Page-level text extractions
↓↓↓
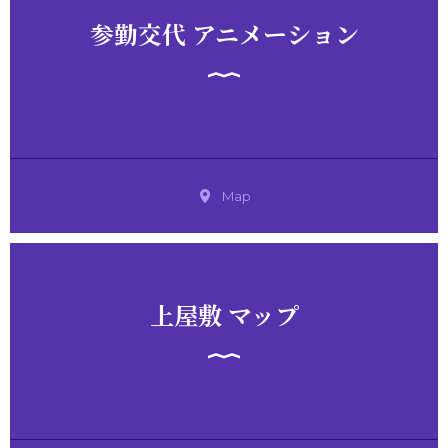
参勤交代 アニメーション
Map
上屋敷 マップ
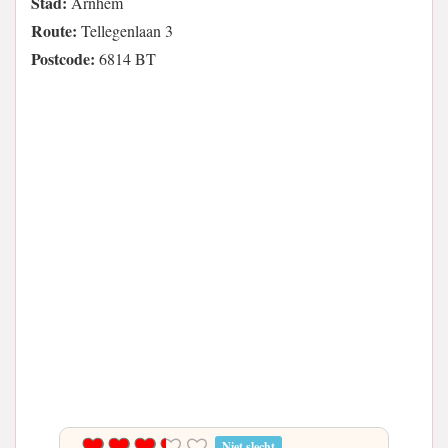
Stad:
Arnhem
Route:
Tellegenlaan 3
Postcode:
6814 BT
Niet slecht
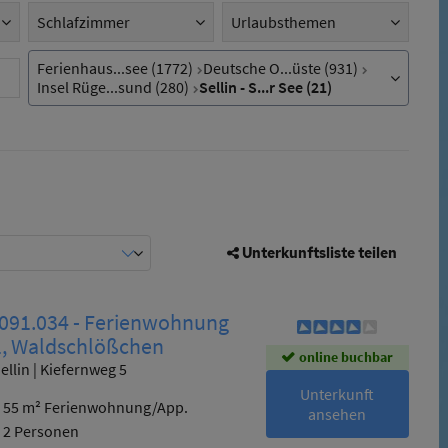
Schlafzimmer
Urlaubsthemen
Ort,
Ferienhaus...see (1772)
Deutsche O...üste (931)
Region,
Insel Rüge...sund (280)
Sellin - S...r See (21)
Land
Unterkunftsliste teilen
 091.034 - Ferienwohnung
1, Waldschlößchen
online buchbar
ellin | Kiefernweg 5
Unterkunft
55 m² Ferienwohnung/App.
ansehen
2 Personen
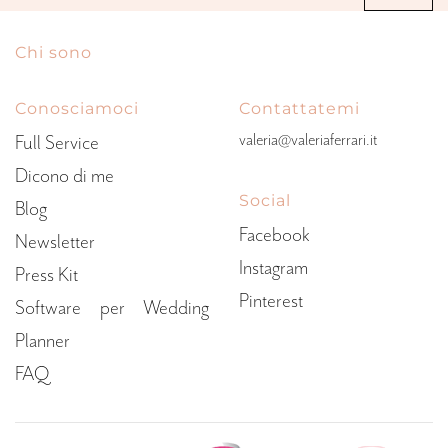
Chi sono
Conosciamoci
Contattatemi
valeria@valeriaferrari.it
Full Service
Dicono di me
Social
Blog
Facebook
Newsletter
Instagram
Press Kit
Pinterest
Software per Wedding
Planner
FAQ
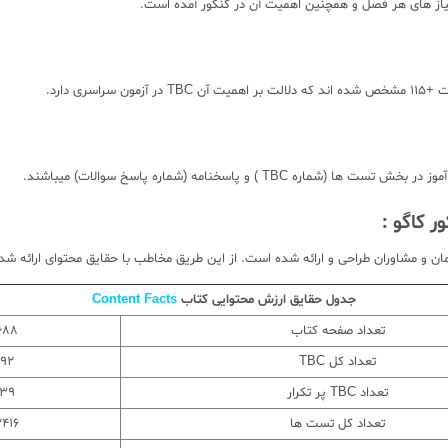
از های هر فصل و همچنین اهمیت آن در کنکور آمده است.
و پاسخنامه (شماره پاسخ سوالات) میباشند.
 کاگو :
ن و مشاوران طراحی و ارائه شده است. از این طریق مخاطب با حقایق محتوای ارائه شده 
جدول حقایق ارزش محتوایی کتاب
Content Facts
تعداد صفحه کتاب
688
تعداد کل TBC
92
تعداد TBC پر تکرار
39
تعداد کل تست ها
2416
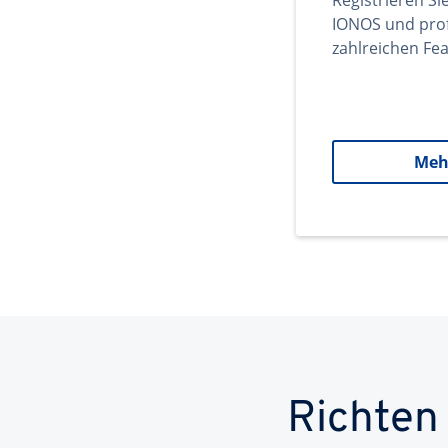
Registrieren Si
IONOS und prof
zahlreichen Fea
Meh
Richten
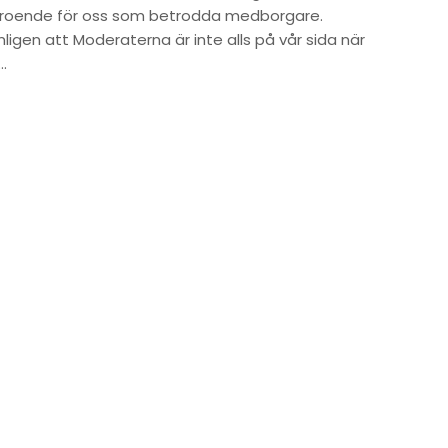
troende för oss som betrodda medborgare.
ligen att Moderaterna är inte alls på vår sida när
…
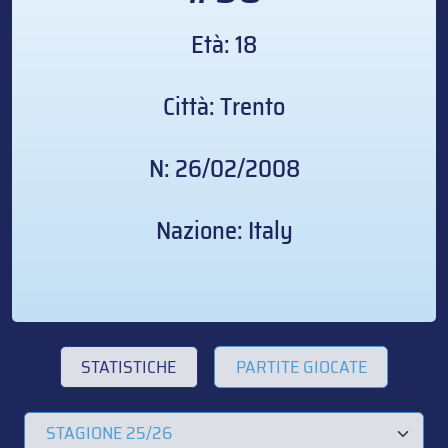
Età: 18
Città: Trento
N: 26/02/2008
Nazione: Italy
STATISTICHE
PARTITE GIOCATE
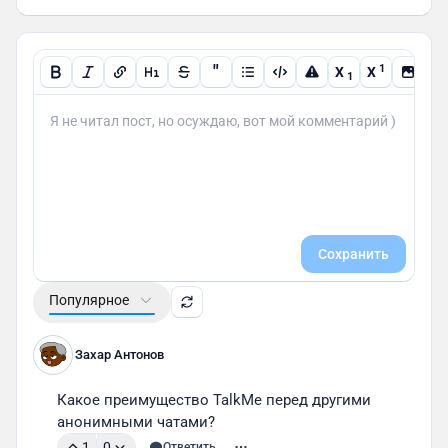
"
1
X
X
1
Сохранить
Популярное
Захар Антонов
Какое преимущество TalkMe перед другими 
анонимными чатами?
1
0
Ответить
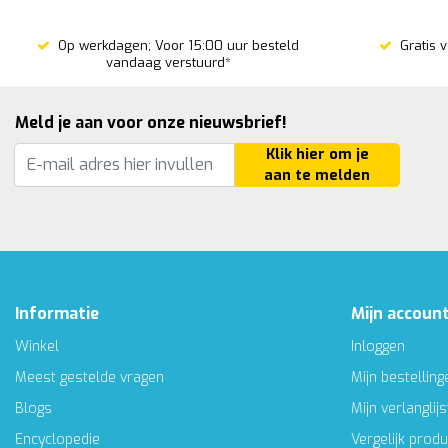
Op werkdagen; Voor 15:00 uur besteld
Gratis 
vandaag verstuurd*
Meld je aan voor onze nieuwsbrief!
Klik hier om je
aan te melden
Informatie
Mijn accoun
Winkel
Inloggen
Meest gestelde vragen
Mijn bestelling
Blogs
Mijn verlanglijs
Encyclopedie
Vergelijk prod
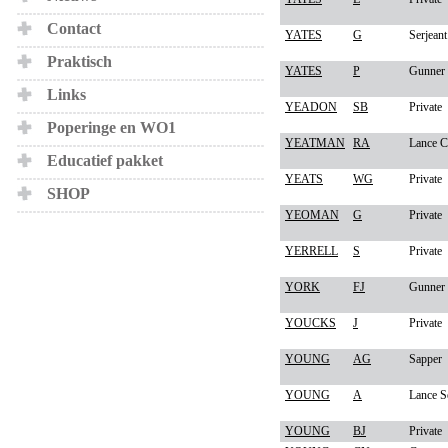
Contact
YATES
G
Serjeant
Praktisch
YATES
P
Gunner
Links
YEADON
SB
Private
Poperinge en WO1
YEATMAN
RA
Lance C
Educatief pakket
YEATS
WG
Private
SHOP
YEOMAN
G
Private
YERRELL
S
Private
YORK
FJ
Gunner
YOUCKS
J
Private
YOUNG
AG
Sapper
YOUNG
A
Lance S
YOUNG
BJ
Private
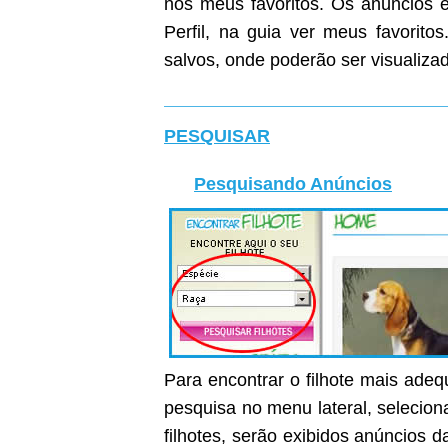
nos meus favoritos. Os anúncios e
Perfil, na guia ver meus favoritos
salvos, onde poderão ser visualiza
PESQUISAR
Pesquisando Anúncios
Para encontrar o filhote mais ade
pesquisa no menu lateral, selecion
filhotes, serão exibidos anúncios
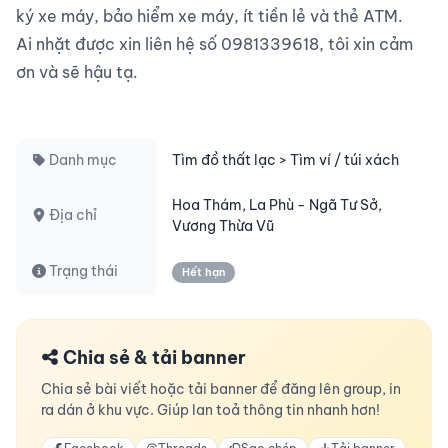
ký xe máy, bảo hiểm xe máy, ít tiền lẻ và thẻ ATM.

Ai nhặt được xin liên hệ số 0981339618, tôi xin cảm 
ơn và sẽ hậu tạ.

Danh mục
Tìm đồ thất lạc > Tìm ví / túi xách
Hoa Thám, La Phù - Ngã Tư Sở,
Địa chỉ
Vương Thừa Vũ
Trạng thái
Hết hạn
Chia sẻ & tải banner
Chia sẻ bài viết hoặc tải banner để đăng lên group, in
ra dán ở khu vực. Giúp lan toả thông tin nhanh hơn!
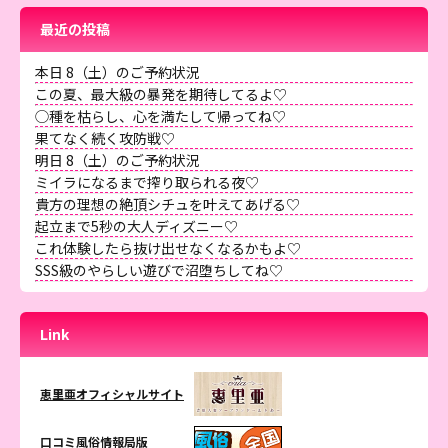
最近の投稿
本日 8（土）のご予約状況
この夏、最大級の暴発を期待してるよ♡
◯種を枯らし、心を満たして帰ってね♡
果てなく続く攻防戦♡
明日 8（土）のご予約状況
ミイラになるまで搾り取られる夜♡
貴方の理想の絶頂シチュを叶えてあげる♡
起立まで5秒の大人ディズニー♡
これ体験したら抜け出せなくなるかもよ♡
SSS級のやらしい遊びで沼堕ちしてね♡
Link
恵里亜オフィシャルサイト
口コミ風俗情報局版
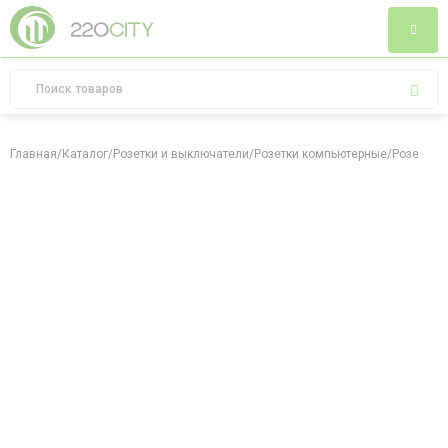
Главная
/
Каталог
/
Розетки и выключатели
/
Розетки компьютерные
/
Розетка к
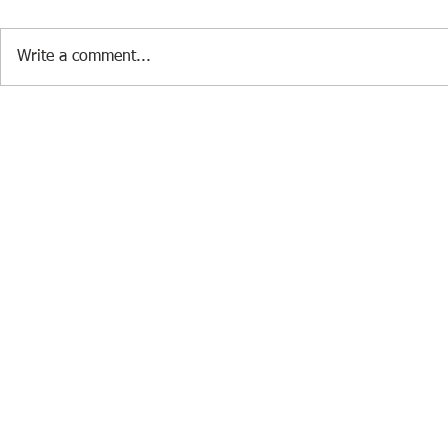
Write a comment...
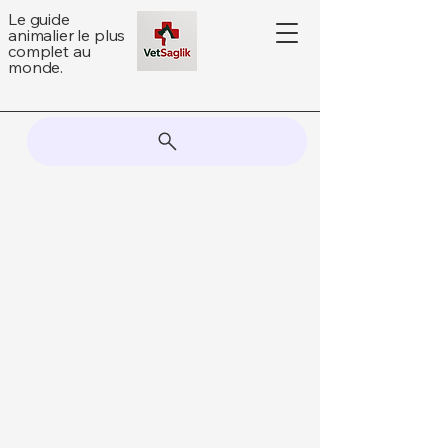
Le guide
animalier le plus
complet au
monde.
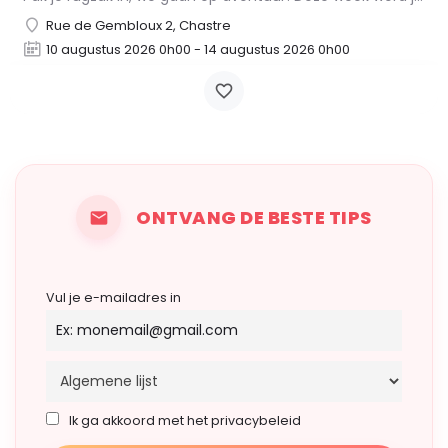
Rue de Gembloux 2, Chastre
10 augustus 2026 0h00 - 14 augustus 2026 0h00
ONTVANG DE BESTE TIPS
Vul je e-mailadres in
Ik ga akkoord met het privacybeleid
↑↑↑
How many lines of the data contain the string "banner"? Reply with the number alone.

2